The Two Sides Of Arsonist Paul Keller
EVERETT - As a young man, Paul Kenneth Keller volunteered through his church, visiting elderly shut-ins and comforting their families when they became ill or died.
As an adult, the same man pried off a window screen at a Seattle retirement home with 100 residents and set a $12,000 fire by holding a lighter to the empty bed of an 82-year-old resident.
These are the two sides of Paul Keller a Snohomish County judge will be asked to assess tomorrow. The sentencing of the confessed serial arsonist is expected to last two to three days.
County prosecutors say Keller is a terrorist who set at least 77 fires in four counties, indiscriminately burning down homes, churches and businesses in the worst serial-arson case in state history. They are asking for a 75-year prison sentence.
Keller's defense attorney, Royce Ferguson, is asking Judge Kathryn Trumbull to look into Keller's past to explain the crimes. He calls Keller a misunderstood man whose psychological problems, unleashed by alcohol and drug abuse, caused an upper middle-class professional to snap and destroy himself.
Keller's father, George, who turned his son in to investigators, now is organizing the drive to portray Paul Keller in a sympathetic light.
He mailed numerous letters to Keller's friends, family and clients, asking them to write to Trumbull and to a local newspaper to talk about their experience with Keller. Ferguson said the idea was to offset letters written by victims.
Access to Keller by the media has been controlled by Ferguson. He has allowed only two interviews, one with a free-lance producer who later sold hours of videotape to a Seattle television station and another with a local newspaper.
Keller won't do any more interviews because he doesn't want to appear to be "delighting in the limelight," Ferguson said.
With the focus on telling Keller's story, what's been lost is the impact of the fires on dozens of victims, some of whom are expected to speak tomorrow, prosecutors say.
"When somebody's house burns down and every single possession they had is gone, then to say it was only property does a real disservice to the victims," said Ellen Fair, one of two senior deputy prosecutors handling the case in Snohomish County.
"When we look at the videotapes (of Keller's confession), we don't see anything like remorse. At the very least he seems completely unfazed by it all," Fair said. "I think he's sorry he got caught."
But Ferguson said Keller "is not the Ted Bundy of arsons. He is not a sociopath."
Rather, Keller's life was marked by a series of traumatic episodes - from an untied umbilical cord at birth that nearly cost him his life to undiagnosed Attention Deficit Disorder - that Ferguson argues led to his later criminal activity.
Under the stress of bankruptcy and a failed marriage, Keller "disintegrated," Ferguson said.

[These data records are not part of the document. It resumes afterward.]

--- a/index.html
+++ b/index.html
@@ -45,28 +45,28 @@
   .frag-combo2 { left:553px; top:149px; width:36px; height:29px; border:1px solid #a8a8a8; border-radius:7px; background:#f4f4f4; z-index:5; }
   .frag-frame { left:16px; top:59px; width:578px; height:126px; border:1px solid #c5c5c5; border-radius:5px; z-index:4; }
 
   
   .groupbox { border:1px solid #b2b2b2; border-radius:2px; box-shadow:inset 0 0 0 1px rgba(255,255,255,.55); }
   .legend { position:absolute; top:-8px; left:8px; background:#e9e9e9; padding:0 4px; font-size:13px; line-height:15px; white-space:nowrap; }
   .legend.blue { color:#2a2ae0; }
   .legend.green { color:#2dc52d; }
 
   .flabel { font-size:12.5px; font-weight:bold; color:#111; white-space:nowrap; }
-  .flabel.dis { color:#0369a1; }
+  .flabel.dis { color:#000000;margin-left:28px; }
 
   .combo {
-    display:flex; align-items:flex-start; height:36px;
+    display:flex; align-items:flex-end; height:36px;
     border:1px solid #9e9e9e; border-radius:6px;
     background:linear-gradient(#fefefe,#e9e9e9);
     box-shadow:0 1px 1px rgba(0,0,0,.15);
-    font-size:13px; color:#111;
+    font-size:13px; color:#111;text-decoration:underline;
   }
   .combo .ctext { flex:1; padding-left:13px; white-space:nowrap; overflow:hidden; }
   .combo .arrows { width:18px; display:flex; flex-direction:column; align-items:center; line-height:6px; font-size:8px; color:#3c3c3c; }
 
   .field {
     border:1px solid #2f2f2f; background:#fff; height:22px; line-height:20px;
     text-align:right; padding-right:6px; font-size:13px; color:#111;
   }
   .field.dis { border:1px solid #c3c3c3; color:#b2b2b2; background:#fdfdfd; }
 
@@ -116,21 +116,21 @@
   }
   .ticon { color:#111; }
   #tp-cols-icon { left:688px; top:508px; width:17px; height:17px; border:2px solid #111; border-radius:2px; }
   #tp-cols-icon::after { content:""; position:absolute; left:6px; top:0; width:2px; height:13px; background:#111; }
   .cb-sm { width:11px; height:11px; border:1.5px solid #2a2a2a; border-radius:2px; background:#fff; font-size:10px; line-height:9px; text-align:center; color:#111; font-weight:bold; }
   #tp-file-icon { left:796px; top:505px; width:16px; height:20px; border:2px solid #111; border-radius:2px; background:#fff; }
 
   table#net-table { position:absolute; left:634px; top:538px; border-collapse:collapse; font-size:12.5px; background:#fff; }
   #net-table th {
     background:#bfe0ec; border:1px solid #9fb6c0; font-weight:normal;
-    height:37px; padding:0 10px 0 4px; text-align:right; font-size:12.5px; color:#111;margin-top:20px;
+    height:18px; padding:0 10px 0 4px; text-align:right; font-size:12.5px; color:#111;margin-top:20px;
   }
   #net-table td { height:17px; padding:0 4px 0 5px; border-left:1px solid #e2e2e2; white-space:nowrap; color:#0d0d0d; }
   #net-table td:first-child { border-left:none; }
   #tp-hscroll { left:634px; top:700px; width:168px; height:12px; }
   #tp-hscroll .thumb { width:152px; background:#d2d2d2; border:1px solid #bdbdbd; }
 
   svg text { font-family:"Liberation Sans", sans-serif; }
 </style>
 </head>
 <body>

Dr. Gary Grenell, a clinical psychologist who examined Keller, labeled him a pyromaniac. "Fire endowed the weak child, Paul Keller, with power," he wrote.

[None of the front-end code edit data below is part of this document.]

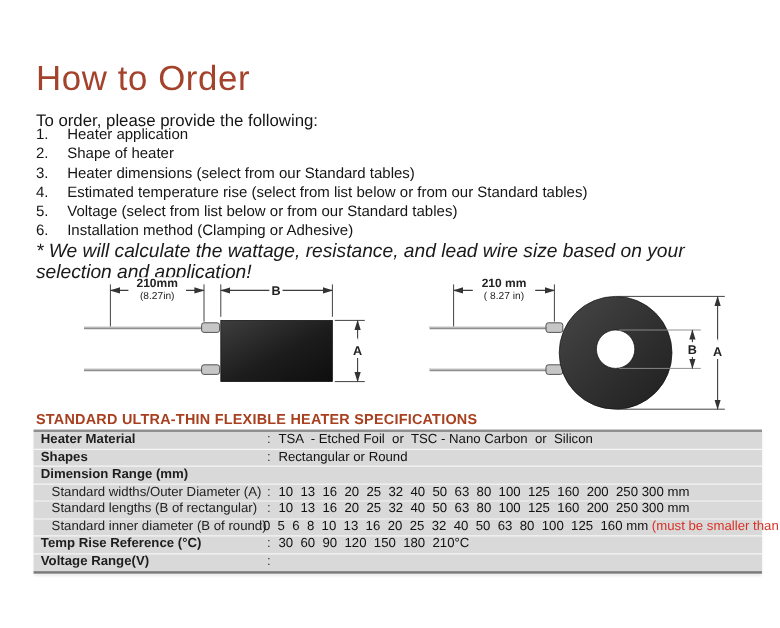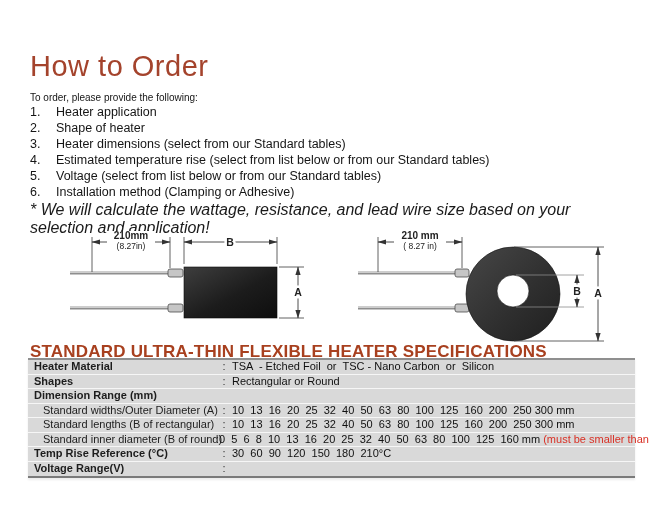--- a/index.html
+++ b/index.html
@@ -1,33 +1,33 @@
 <!DOCTYPE html>
 <html><head>
 <meta charset="utf-8">
 <style>
   * { box-sizing: border-box; margin: 0; padding: 0; }
   html,body { background:#fff; }
   body { font-family: "Liberation Sans", sans-serif; color:#1c1c1c; }
   .page { position:relative; width:650px; height:523px; background:#fff; overflow:hidden; }
 
   .title { position:absolute; left:30px; top:50px; font-size:29px; font-weight:normal; color:#a4432c; letter-spacing:.5px; }
-  .intro { position:absolute; left:30px; top:92px; font-size:10px; color:#151515; }
+  .intro { position:absolute; left:30px; top:92px; font-size:14px; color:#151515; }
   .steps { position:absolute; left:30px; top:104px; width:600px; }
   .step  { display:flex; height:16px; line-height:16px; font-size:12.5px; color:#151515; }
   .step .num { width:26px; }
   .note  { position:absolute; left:30px; top:201px; width:605px; font-size:16px; font-style:italic; color:#1a1a1a; }
 
   .diagram-svg { position:absolute; left:0; top:228px; width:650px; height:120px; }
   svg text { font-family:"Liberation Sans", sans-serif; fill:#222; }
   .dim-label  { font-size:10px; font-weight:bold; }
   .dim-sub    { font-size:8.5px; }
   .dim-letter { font-size:10.5px; font-weight:bold; }
 
-  .spec-heading { position:absolute; left:30px; top:342px; font-size:17px; font-weight:bold; color:#a8401f; letter-spacing:.2px; }
+  .spec-heading { position:absolute; left:30px; top:342px; font-size:12px; font-weight:bold; color:#a8401f; letter-spacing:.2px; }
 
   .spec-table { position:absolute; left:28px; top:358px; width:607px; background:#d9d9d9;
                 border-top:2px solid #8f8f8f; border-bottom:2px solid #7a7a7a;
                 box-shadow:0 2px 2px rgba(0,0,0,0.08); }
   .t-row   { display:flex; height:14.5px; line-height:13.5px; border-bottom:1px solid rgba(255,255,255,.75); font-size:11px; }
   .t-row:last-child { border-bottom:none; }
   .t-label { width:188px; padding-left:6px; font-weight:bold; white-space:nowrap; color:#1d1d1d; }
   .t-label.indent { font-weight:normal; padding-left:15px; color:#222; }
   .t-colon { width:16px; text-align:center; color:#333; }
   .t-value { flex:1; white-space:pre; color:#111; }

Keller told Grenell he did not enjoy setting the fires. "When I knew I had done them, I was sad, not excited. No joy. Just confusion or remorse. I thought, `There goes somebody's business.' "
Keller said in some cases he stayed behind to watch firefighters put out the fires because he was "interested in the methodology" of extinguishing them.
Keller said he was drunk and sometimes on drugs before setting each fire.
Fair said she questions whether alcohol or drugs played as much of a role as Keller claims. After his arrest, she said, he took investigators to many of the fire scenes, recalling in clear detail how and when he set each fire.
Another question Judge Trumbull will consider is whether Keller's condition is treatable. While prosecutors say he is too dangerous to be allowed back into society, Ferguson said a psychiatrist who examined Keller will testify during sentencing he could be successfully treated.
But the prison system can't accommodate Keller's treatment needs, Ferguson said. He called the prosecutors' 75-year sentence recommendation unrealistic, saying he will ask for a shorter prison sentence followed by some form of mandated treatment.
"The question is whether he is an evil sociopath who should be put in (prison) forever or whether we should try to redeem him."